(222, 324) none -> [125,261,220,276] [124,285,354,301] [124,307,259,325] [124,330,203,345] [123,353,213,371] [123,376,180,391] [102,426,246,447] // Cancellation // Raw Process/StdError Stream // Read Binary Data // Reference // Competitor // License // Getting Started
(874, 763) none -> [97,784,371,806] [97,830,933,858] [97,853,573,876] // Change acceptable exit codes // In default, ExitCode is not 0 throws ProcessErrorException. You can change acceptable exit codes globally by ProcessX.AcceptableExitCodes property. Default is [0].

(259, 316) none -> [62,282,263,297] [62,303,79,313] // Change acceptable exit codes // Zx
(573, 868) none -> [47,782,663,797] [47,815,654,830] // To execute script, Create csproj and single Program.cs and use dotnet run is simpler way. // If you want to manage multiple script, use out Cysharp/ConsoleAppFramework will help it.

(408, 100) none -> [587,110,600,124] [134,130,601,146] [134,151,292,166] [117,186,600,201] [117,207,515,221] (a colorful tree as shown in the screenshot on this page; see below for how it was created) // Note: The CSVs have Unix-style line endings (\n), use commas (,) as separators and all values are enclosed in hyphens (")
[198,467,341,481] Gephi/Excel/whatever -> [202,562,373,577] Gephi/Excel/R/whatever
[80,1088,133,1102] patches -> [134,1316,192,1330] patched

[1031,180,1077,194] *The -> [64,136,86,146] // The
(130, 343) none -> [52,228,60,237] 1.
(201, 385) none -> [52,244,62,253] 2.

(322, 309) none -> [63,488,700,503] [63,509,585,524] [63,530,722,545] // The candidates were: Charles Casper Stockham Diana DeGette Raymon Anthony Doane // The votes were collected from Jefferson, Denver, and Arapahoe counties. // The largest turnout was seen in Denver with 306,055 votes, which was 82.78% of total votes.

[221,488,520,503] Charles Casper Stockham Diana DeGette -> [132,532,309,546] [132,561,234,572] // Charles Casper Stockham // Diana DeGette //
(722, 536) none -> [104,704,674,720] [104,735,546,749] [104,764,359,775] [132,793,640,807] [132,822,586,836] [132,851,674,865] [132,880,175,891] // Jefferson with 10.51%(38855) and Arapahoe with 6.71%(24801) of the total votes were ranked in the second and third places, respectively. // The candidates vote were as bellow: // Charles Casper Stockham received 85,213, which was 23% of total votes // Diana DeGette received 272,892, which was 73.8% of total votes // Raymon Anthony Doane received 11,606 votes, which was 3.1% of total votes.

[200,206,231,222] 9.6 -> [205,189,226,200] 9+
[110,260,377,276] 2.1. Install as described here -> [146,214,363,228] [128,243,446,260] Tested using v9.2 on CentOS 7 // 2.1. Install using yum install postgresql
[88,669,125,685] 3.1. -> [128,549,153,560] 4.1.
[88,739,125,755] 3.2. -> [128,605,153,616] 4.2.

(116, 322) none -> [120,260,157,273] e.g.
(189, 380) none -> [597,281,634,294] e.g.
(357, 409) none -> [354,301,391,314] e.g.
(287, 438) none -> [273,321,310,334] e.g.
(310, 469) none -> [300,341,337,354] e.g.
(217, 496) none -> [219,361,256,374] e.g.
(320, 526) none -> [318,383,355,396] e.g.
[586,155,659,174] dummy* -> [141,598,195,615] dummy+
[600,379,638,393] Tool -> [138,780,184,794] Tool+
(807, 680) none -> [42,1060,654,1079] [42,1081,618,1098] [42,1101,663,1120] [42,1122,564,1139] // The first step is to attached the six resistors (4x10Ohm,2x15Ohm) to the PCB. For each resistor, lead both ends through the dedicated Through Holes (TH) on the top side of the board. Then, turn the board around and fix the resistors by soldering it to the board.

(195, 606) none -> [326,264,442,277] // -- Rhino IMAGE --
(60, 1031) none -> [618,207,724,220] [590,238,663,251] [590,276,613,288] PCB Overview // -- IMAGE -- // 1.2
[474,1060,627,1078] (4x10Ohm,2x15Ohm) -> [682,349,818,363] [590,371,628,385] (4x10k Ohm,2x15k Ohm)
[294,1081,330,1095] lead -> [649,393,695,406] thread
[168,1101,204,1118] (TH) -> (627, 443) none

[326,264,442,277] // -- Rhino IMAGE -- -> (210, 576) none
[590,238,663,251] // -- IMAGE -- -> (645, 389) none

# # # #

▶ What needs to be done: This task needs one value: the number of lines in the material above that contain the word "Rhino".

▶ Result for this task: 2